## Records shown
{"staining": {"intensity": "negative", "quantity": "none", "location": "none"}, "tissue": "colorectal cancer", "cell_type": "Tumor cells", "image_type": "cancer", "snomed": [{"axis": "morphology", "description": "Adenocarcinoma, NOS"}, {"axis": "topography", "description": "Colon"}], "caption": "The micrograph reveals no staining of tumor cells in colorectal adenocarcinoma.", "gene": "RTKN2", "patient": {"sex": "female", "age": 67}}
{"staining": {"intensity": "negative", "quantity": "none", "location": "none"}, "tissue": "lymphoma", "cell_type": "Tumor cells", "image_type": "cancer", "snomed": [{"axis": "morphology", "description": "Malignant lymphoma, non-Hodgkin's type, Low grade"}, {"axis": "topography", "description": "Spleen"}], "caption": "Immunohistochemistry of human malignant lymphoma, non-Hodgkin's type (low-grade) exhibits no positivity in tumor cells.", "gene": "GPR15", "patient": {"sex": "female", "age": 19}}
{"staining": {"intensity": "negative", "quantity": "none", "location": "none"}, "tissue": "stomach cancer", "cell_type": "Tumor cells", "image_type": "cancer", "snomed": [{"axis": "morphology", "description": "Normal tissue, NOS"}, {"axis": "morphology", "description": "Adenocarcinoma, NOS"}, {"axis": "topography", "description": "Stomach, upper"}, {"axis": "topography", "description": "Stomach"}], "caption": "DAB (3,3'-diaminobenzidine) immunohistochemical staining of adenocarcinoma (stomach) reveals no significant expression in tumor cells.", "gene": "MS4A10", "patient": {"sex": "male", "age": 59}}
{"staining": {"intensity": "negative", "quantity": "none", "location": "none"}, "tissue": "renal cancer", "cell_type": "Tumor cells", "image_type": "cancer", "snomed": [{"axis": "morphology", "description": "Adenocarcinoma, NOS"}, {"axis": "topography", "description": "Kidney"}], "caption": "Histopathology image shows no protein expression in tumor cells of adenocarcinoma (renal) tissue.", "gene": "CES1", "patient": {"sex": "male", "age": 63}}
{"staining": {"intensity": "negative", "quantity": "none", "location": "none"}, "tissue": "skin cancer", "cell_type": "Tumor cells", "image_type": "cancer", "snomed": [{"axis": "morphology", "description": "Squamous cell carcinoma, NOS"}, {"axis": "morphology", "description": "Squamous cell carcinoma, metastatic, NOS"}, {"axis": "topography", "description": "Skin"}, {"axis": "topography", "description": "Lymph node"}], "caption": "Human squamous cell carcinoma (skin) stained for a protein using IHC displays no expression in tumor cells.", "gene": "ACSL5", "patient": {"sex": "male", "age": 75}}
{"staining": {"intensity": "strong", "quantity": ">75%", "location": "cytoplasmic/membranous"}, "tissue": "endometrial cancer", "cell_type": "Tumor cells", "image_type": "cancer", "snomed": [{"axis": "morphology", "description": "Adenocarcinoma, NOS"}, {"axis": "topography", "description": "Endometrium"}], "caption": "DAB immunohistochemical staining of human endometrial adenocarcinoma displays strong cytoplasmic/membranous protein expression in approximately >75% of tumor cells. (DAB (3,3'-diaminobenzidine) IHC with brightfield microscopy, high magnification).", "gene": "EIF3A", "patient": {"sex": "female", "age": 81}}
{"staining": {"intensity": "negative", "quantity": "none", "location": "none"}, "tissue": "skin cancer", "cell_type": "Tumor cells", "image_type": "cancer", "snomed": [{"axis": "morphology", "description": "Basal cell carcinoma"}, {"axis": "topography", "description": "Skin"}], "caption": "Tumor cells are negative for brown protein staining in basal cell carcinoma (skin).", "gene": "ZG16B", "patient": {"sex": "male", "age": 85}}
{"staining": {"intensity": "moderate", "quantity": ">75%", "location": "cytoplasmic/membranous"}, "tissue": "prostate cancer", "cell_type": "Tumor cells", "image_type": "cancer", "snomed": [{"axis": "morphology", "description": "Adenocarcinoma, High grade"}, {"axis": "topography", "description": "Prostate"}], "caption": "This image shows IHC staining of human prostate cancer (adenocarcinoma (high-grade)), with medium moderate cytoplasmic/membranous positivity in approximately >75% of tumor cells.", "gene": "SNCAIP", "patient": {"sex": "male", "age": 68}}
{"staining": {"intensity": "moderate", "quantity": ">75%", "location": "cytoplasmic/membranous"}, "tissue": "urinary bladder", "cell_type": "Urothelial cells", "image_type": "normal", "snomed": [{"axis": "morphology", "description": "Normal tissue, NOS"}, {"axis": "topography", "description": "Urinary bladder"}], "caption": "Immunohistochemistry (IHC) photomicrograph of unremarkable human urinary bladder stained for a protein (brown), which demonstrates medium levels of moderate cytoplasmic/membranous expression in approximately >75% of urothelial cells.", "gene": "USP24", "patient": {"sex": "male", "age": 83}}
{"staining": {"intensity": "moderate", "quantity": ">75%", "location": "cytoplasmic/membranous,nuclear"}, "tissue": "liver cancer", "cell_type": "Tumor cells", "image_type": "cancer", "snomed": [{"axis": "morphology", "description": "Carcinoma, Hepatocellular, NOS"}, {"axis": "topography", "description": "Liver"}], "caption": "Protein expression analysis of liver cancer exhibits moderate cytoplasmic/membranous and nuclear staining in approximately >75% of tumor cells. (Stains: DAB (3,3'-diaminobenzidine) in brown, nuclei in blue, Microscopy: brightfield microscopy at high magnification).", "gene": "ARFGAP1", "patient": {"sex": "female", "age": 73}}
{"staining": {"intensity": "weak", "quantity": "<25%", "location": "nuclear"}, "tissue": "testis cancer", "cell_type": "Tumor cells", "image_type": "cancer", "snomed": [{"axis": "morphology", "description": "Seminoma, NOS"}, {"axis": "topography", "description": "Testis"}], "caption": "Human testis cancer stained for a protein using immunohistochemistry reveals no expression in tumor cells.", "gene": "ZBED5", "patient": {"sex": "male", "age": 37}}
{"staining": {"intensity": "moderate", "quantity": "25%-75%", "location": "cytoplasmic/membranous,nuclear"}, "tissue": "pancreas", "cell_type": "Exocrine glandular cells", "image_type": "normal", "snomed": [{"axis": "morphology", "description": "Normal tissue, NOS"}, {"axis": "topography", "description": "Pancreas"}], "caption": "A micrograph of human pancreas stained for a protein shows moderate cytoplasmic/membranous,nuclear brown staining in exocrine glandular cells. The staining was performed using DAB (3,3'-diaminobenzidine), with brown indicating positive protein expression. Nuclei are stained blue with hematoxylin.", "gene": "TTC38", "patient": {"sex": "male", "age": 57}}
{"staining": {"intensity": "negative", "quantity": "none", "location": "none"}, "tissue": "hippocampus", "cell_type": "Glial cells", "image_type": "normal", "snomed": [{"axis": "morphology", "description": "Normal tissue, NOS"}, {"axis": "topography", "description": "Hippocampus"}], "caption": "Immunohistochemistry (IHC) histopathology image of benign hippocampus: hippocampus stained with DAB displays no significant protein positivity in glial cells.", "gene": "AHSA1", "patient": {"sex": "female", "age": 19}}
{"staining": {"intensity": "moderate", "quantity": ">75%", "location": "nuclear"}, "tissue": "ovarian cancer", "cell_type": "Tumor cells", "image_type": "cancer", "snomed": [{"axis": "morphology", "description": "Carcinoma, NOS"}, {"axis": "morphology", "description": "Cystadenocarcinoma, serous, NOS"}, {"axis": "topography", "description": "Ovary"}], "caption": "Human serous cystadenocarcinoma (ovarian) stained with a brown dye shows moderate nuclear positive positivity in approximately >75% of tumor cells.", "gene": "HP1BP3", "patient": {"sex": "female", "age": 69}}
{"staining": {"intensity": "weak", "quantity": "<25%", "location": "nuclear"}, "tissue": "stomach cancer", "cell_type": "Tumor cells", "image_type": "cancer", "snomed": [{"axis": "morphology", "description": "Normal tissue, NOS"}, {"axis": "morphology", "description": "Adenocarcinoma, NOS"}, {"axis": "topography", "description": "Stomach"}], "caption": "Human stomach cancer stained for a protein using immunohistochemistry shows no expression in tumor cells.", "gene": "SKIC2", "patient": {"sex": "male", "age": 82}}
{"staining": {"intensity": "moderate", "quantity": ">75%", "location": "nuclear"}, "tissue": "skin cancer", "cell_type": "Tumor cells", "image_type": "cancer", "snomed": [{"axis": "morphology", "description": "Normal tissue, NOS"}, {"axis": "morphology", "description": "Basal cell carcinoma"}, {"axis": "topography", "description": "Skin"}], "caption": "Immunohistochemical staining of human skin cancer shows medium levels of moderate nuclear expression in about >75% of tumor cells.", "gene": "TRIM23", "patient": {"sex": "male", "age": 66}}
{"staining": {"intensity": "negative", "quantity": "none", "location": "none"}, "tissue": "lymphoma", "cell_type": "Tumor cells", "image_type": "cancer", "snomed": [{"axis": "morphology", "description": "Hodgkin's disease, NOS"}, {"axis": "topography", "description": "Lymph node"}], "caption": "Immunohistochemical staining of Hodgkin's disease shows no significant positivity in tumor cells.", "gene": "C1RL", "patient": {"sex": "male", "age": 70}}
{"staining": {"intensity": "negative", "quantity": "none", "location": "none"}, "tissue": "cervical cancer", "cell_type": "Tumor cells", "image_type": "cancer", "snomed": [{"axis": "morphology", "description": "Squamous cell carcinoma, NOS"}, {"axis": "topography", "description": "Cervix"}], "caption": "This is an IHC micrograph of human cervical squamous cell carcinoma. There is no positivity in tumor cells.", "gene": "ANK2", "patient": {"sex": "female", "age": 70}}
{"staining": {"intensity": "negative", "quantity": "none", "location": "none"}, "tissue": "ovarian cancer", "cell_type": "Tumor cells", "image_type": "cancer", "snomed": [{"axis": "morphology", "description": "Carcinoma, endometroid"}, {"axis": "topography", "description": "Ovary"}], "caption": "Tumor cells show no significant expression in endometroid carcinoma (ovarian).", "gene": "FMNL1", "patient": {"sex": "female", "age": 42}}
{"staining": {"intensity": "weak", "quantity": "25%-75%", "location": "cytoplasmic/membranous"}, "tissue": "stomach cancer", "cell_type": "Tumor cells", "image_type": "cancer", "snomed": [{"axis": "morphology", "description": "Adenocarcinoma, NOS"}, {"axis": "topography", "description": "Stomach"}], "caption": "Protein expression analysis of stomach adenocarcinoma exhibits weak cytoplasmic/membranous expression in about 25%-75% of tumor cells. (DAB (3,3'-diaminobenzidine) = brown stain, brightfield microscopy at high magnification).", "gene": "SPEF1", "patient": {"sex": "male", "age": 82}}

## Task requirements
Go through the lines above and count those that include "Basal"; give the total and nothing more.

## Result
2